Supplied data »
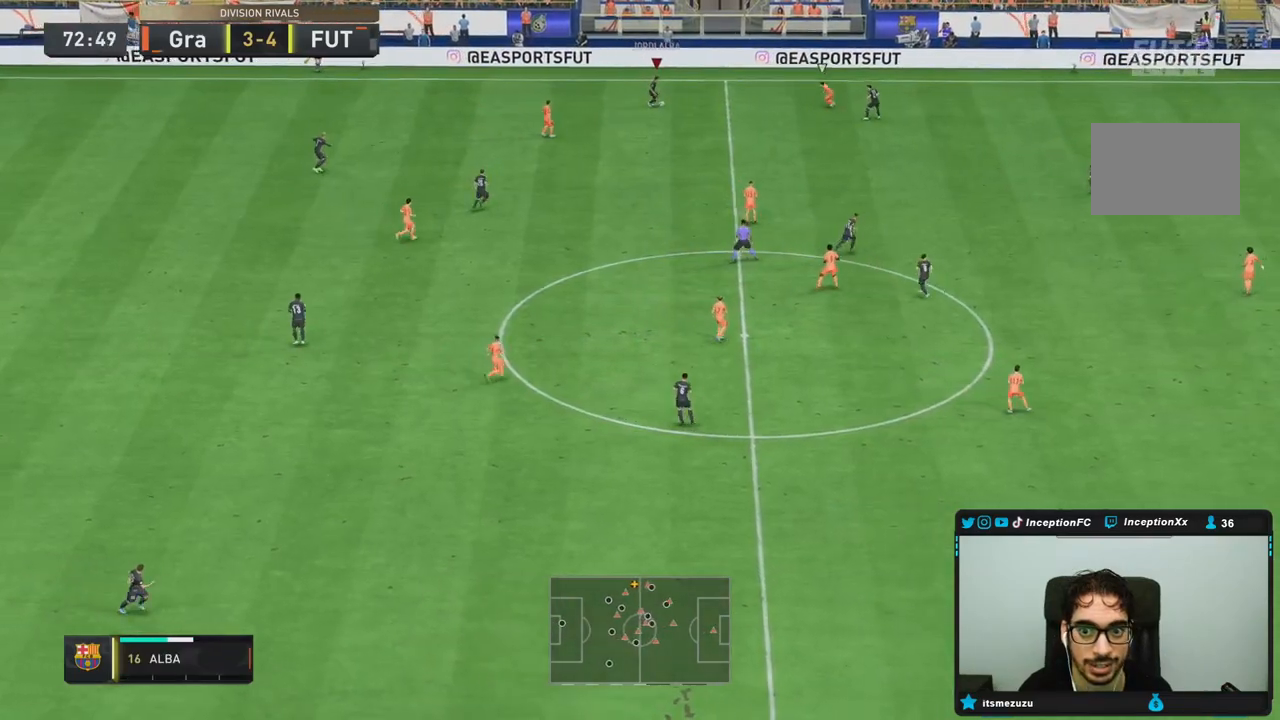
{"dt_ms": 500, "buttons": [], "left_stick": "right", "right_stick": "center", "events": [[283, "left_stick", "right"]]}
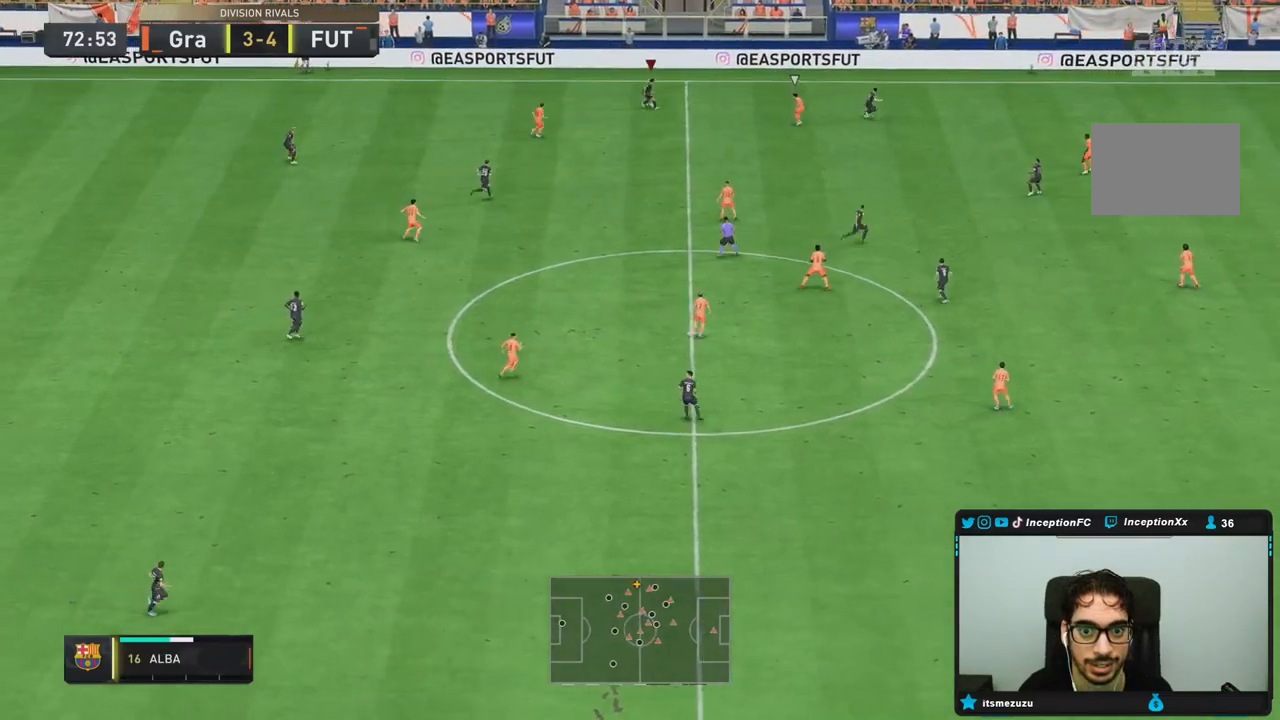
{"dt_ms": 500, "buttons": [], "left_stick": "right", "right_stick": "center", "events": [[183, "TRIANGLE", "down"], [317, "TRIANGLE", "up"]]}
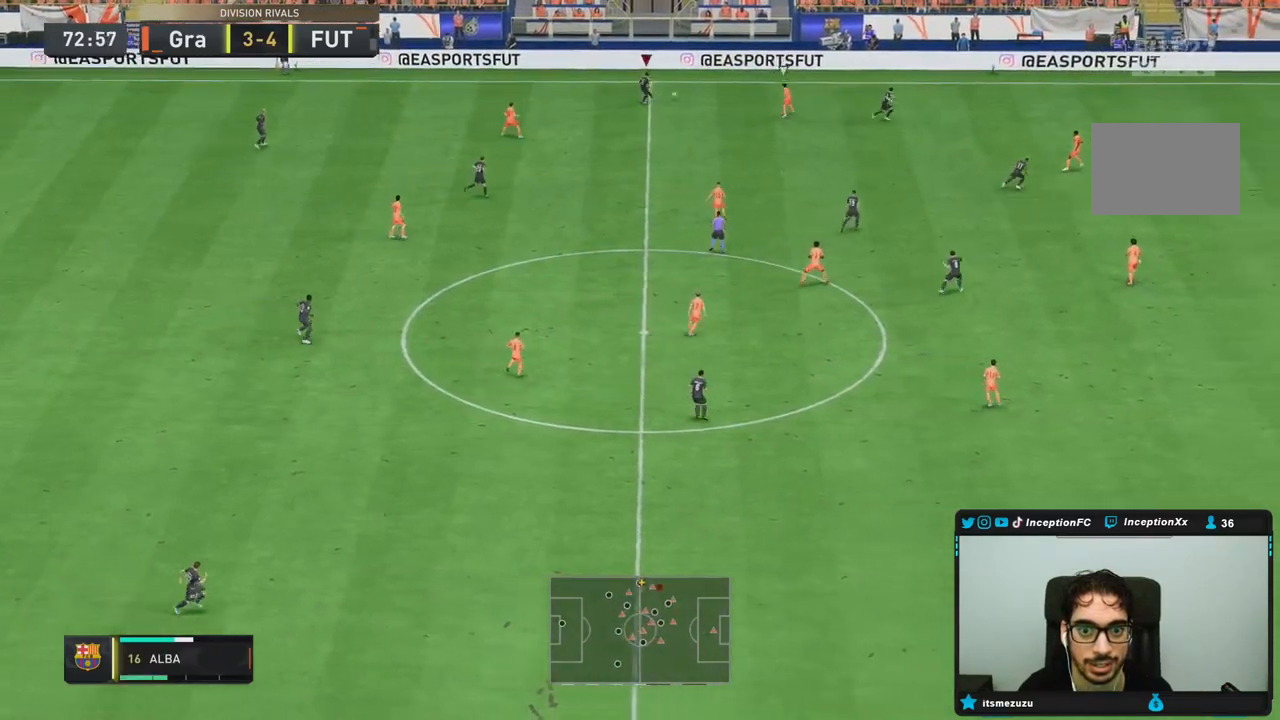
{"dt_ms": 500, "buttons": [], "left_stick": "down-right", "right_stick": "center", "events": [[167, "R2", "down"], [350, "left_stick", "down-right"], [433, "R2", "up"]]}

Task prompt » Give the preceding data back exactly, minus every picture.

Exercise output »
{"dt_ms": 500, "buttons": [], "left_stick": "right", "right_stick": "center", "events": [[283, "left_stick", "right"]]}
{"dt_ms": 500, "buttons": [], "left_stick": "right", "right_stick": "center", "events": [[183, "TRIANGLE", "down"], [317, "TRIANGLE", "up"]]}
{"dt_ms": 500, "buttons": [], "left_stick": "down-right", "right_stick": "center", "events": [[167, "R2", "down"], [350, "left_stick", "down-right"], [433, "R2", "up"]]}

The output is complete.